**** Reading passage
Omitted Variable Bias: Violation of CLRM–Assumption 3: Explanatory Variables must be exogenous

One reason why the omitted variable leads to biased estimates is that omitting a relevant variable violates assumption 3 of the necessary assumptions of the classical regression model that states that all explanatory variables must be exogenous, i.e.

$E(\epsilon_{i}|X)=0$

From this post, we know that omitting a relevant variable from the regression causes the error term and the explanatory variables to be correlated.

Suppose that the data generating process in the population is as follows:

$Y = \beta_0 + \beta_1 X_1 + \beta_2 X_2 + \epsilon$

However, we omit a variable, in this case $X_2$ and estimate the following regression model:

$Y = b_0 + b_1 X_1 + u$ ,

where $\epsilon \sim iid(0,\sigma^{2})$ and $u = \epsilon + \beta_2 X_2$

Note that, if $E(X_1|X_2) \neq 0)$ it implies that $E(X_1|u) \neq 0)$ . Hence, we violate assumption three. That is, the error term will be correlated with another explanatory variable.

Now, how can we mathematically prove that omitting $X_2$ indeed causes endogeneity. To prove this, lets start from the limit of the OLS estimator. Let $X$ denote the full matrix of explanatory variables, in our case $X = [1,X_1]$ , and let $u$ be the error term containing $\beta_2 X_2$ , that is $u = \epsilon + \beta_2 X_2$ . Additionally, let $\beta$ be the vector of parameters that we want to estimate, i.e. $\beta = (\beta_0,\beta_1)$ .
********
▶ _Work order A_: In the omitted variable bias text, list every parameter that appears in the population's data generating process equation.
▶ _Work order B_: According to the omitted variable bias text, what does the error term $u$ of the estimated regression model equal?
▶ _Work order C_: Write out the omitted variable bias text from "Omitted Variable Bias: Violation" up to and including "to be correlated.".
**** Records provided
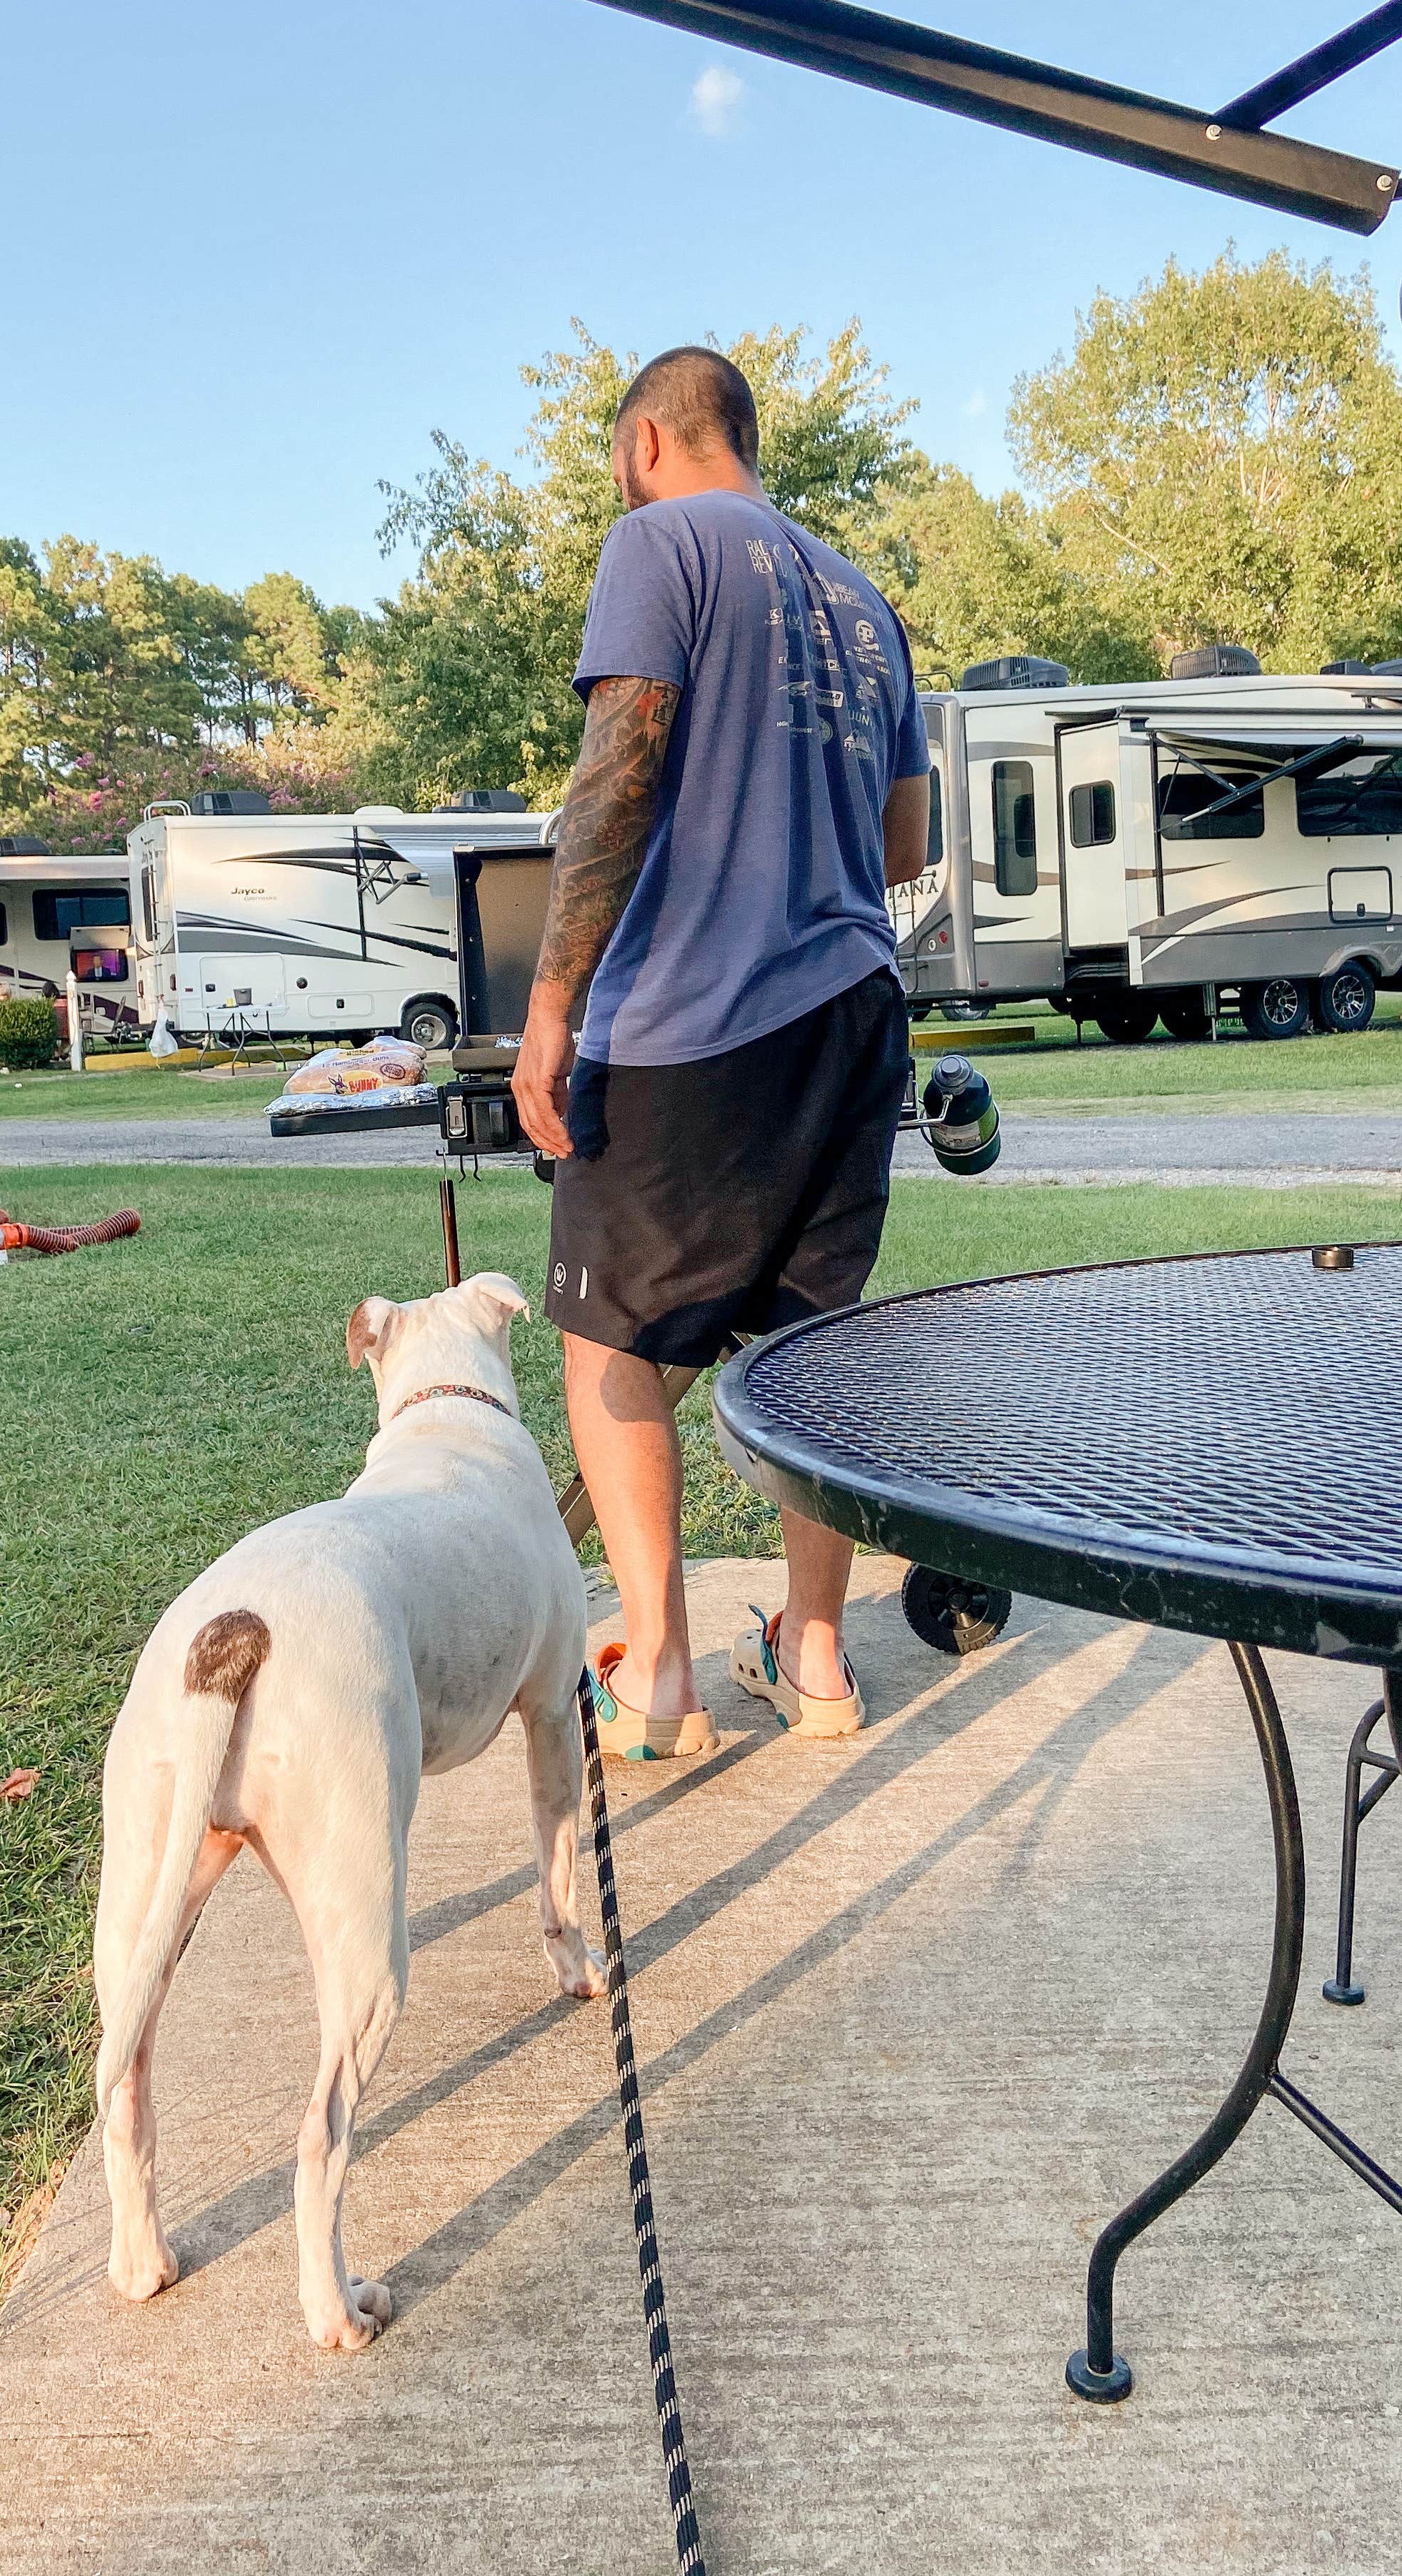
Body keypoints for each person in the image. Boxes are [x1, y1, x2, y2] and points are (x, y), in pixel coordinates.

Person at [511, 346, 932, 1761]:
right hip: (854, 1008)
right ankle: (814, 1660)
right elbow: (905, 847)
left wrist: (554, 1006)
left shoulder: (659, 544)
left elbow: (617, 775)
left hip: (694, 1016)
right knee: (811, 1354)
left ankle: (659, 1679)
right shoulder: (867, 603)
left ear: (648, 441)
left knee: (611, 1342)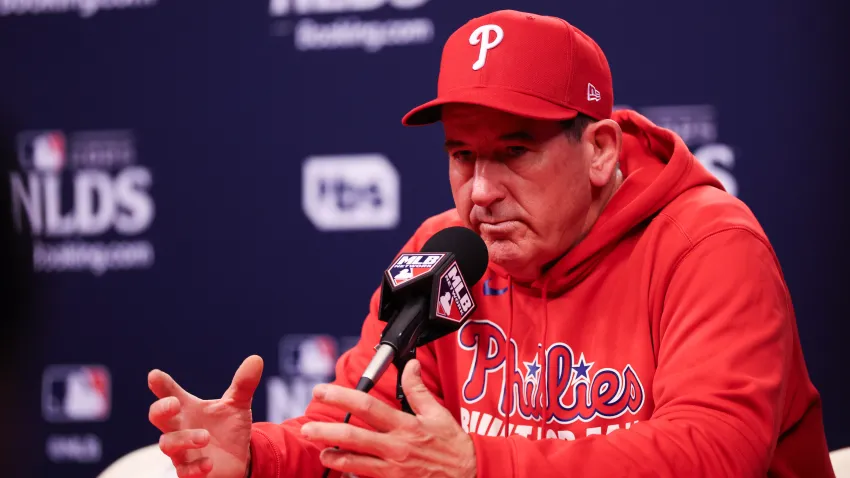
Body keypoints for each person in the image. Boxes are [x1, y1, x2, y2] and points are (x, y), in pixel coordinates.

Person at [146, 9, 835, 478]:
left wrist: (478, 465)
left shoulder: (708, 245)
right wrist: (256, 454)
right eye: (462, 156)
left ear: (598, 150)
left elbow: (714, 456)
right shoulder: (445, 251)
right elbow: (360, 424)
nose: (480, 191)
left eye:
********
▶ _Your response A_: $\beta_0$, $\beta_1$, $\beta_2$

▶ _Your response B_: $u = \epsilon + \beta_2 X_2$

▶ _Your response C_:
Omitted Variable Bias: Violation of CLRM–Assumption 3: Explanatory Variables must be exogenous

One reason why the omitted variable leads to biased estimates is that omitting a relevant variable violates assumption 3 of the necessary assumptions of the classical regression model that states that all explanatory variables must be exogenous, i.e.

$E(\epsilon_{i}|X)=0$

From this post, we know that omitting a relevant variable from the regression causes the error term and the explanatory variables to be correlated.